Wie kontrovers die Fragen sind, auf die die Politik Antworten finden muss, wurde an Bas‘ zögerlicher Haltung zu einer möglichen Festnahme Benjamin des israelischen Ministerpräsidenten Benjamin Netanjahu in Deutschland deutlich. Der von Deutschland anerkannte Internationale Strafgerichtshof (IOC) hatte kürzlich einen Haftbefehl gegen den israelischen Regierungschef erlassen.
„Ich bin zwiegespalten“, gestand die Sozialdemokratin ein. Einerseits sei Netanjahu „der Repräsentant eines demokratischen Staates, der permanent angegriffen wird“, andererseits verfolge man eine wertebasierte Außenpolitik und müsse doppelte Standards vermeiden. „Da muss man jetzt sehr aufpassen, wie man da agiert“, gab sie zu bedenken.
Als Bundestagsabgeordnete aus Duisburg äußerte sich Bas auch zu den Problemen und dem geplanten Stellenabbau bei Thyssenkrupp Steel. Angesichts der schwierigen Lage brenne in ihrer Heimatstadt, die sich in einem permanenten Strukturwandel befinde, gerade die Luft.

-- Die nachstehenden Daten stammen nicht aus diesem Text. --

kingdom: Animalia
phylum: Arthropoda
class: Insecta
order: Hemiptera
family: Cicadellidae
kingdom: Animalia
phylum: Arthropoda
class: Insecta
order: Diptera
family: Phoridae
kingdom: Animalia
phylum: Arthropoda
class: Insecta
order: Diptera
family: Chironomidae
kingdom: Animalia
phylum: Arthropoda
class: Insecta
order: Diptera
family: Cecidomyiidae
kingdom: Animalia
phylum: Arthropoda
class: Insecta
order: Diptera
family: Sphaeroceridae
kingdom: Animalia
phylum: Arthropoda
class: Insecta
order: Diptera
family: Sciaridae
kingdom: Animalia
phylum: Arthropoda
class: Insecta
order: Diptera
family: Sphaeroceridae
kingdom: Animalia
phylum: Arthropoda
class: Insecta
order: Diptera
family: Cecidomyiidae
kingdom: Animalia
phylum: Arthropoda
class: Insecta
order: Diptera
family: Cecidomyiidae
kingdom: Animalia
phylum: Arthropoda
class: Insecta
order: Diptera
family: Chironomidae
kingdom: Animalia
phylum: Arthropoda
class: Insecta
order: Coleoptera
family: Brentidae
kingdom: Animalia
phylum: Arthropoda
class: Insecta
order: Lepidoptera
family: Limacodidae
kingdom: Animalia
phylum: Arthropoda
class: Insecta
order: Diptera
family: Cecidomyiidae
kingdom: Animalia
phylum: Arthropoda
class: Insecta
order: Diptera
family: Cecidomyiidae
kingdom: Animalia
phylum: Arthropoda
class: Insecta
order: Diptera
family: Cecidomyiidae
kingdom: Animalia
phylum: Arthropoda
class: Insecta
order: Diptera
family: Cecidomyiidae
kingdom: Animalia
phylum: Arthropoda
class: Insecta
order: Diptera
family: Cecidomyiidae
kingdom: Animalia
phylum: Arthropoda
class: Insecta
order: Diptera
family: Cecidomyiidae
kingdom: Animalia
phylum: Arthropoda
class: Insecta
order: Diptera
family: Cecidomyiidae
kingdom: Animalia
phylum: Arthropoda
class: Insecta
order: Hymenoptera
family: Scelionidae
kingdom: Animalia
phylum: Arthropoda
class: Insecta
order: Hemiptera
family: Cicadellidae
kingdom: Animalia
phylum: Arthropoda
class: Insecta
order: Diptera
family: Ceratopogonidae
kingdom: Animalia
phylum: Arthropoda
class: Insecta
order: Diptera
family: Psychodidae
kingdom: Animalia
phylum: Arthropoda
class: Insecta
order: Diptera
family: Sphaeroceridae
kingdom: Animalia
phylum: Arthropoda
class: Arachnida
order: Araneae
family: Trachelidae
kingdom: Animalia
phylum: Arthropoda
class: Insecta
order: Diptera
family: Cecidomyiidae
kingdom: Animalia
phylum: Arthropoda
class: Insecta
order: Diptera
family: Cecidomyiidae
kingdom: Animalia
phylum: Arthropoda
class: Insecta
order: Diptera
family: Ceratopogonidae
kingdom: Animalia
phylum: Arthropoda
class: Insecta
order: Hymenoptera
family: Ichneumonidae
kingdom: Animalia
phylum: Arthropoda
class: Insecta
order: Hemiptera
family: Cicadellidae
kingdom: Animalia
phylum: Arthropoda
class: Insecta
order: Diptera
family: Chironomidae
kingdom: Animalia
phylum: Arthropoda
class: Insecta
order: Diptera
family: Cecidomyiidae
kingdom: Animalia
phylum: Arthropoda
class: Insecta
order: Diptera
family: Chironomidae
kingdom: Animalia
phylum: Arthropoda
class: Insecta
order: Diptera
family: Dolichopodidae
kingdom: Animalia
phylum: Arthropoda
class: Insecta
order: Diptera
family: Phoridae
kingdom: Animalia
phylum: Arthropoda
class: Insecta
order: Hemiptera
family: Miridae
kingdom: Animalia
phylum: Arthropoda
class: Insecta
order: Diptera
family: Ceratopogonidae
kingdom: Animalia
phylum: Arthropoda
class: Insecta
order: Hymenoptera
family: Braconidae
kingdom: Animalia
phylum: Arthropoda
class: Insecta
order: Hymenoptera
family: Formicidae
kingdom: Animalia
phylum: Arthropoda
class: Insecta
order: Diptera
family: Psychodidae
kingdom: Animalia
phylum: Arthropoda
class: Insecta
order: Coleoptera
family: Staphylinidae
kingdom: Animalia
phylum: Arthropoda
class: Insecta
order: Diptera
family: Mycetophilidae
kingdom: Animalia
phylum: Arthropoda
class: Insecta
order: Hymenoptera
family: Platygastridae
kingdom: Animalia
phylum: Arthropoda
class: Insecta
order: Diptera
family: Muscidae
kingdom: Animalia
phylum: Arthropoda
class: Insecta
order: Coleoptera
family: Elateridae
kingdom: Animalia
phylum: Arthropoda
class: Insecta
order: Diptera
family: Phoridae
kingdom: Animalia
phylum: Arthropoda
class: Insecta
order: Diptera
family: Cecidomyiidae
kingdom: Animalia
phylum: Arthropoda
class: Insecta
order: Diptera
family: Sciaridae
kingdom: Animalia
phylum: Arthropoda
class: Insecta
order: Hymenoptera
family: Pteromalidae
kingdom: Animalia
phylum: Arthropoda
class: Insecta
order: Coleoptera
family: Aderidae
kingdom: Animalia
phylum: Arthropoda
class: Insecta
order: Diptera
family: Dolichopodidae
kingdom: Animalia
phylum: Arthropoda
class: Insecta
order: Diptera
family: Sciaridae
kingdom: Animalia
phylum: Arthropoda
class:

Zugleich warnte Bas davor, sich im Hinblick auf Stahl von anderen Ländern abhängig zu machen, wie es beim Thema Gas in der Vergangenheit mit Russland der Fall gewesen sei. „Das ist ein Werkstoff, den wird man auch in Zukunft noch brauchen“, erklärte sie. „Deshalb muss die Politik jetzt überlegen, wie man dieser Branche helfen kann“, forderte die SPD-Politikerin abschließend.